Extracted data entries:
....

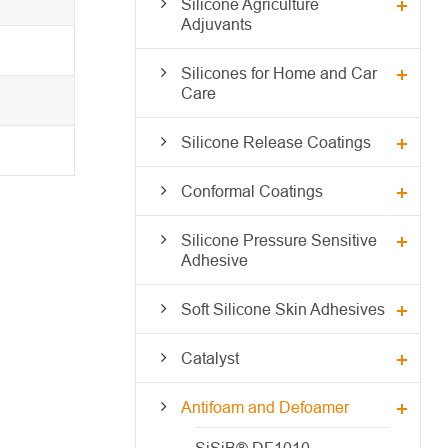
Silicone Agriculture
Adjuvants
Silicones for Home and Car
Care
Silicone Release Coatings
Conformal Coatings
Silicone Pressure Sensitive
Adhesive
Soft Silicone Skin Adhesives
Catalyst
Antifoam and Defoamer
SiSiB® DF1010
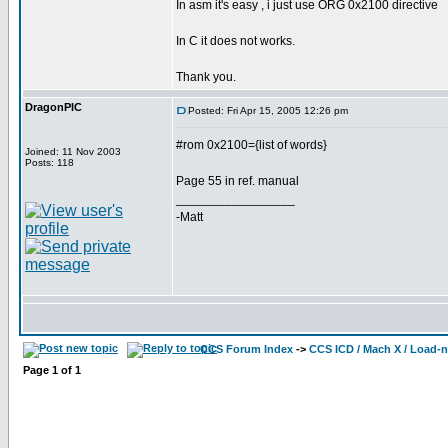
In asm it's easy , i just use ORG 0x2100 directive
In C it does not works.
Thank you.
DragonPIC
Posted: Fri Apr 15, 2005 12:26 pm
#rom 0x2100={list of words}
Joined: 11 Nov 2003
Posts: 118
Page 55 in ref. manual
_________________
-Matt
CCS Forum Index
->
CCS ICD / Mach X / Load-
Page
1
of
1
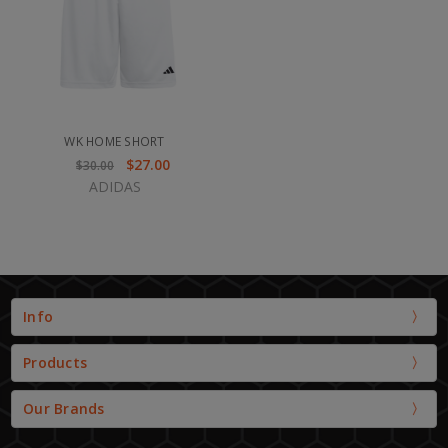
WK HOME SHORT
$27.00
$30.00
ADIDAS
Info
Products
Our Brands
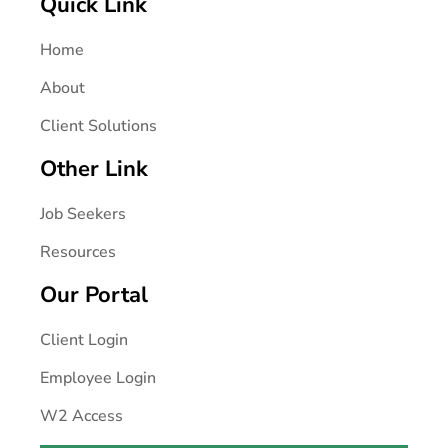
Quick Link
Home
About
Client Solutions
Other Link
Job Seekers
Resources
Our Portal
Client Login
Employee Login
W2 Access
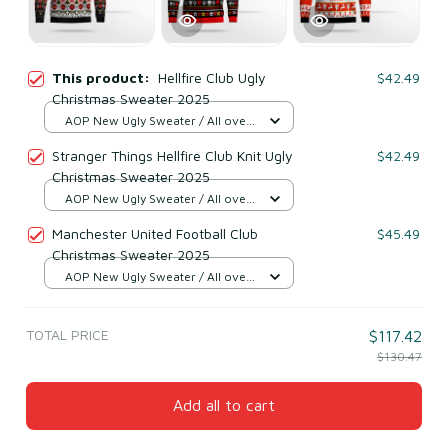
This product:
Hellfire Club Ugly
$42.49
Christmas Sweater 2025
AOP New Ugly Sweater / All over
print / S
Stranger Things Hellfire Club Knit Ugly
$42.49
Christmas Sweater 2025
AOP New Ugly Sweater / All over
print / S
Manchester United Football Club
$45.49
Christmas Sweater 2025
AOP New Ugly Sweater / All over
print / S
TOTAL PRICE
$117.42
$130.47
Add all to cart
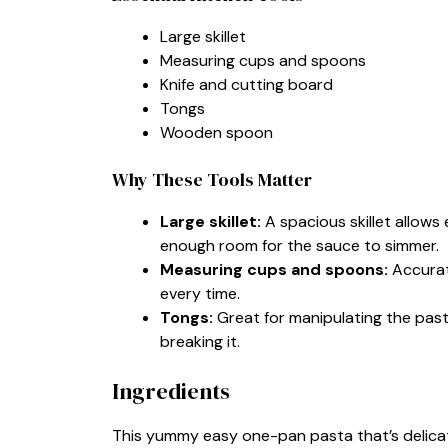
Large skillet
Measuring cups and spoons
Knife and cutting board
Tongs
Wooden spoon
Why These Tools Matter
Large skillet:
A spacious skillet allows
enough room for the sauce to simmer.
Measuring cups and spoons:
Accurat
every time.
Tongs:
Great for manipulating the pasta
breaking it.
Ingredients
This yummy easy one-pan pasta that’s delicatel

....

§ Exercise goal
Across all the lines above, repeat the wording exactly and omit the pictures.

§ Reply to the task
Silicone Agriculture
Adjuvants
Silicones for Home and Car
Care
Silicone Release Coatings
Conformal Coatings
Silicone Pressure Sensitive
Adhesive
Soft Silicone Skin Adhesives
Catalyst
Antifoam and Defoamer
SiSiB® DF1010
In asm it's easy , i just use ORG 0x2100 directive
In C it does not works.
Thank you.
DragonPIC
Posted: Fri Apr 15, 2005 12:26 pm
#rom 0x2100={list of words}
Joined: 11 Nov 2003
Posts: 118
Page 55 in ref. manual
_________________
-Matt
CCS Forum Index
->
CCS ICD / Mach X / Load-
Page
1
of
1
WK HOME SHORT
$27.00
$30.00
ADIDAS
Info
Products
Our Brands
Quick Link
Home
About
Client Solutions
Other Link
Job Seekers
Resources
Our Portal
Client Login
Employee Login
W2 Access
This product:
Hellfire Club Ugly
$42.49
Christmas Sweater 2025
AOP New Ugly Sweater / All over
print / S
Stranger Things Hellfire Club Knit Ugly
$42.49
Christmas Sweater 2025
AOP New Ugly Sweater / All over
print / S
Manchester United Football Club
$45.49
Christmas Sweater 2025
AOP New Ugly Sweater / All over
print / S
TOTAL PRICE
$117.42
$130.47
Add all to cart
Large skillet
Measuring cups and spoons
Knife and cutting board
Tongs
Wooden spoon
Why These Tools Matter
Large skillet:
A spacious skillet allows
enough room for the sauce to simmer.
Measuring cups and spoons:
Accurat
every time.
Tongs:
Great for manipulating the pasta
breaking it.
Ingredients
This yummy easy one-pan pasta that’s delicatel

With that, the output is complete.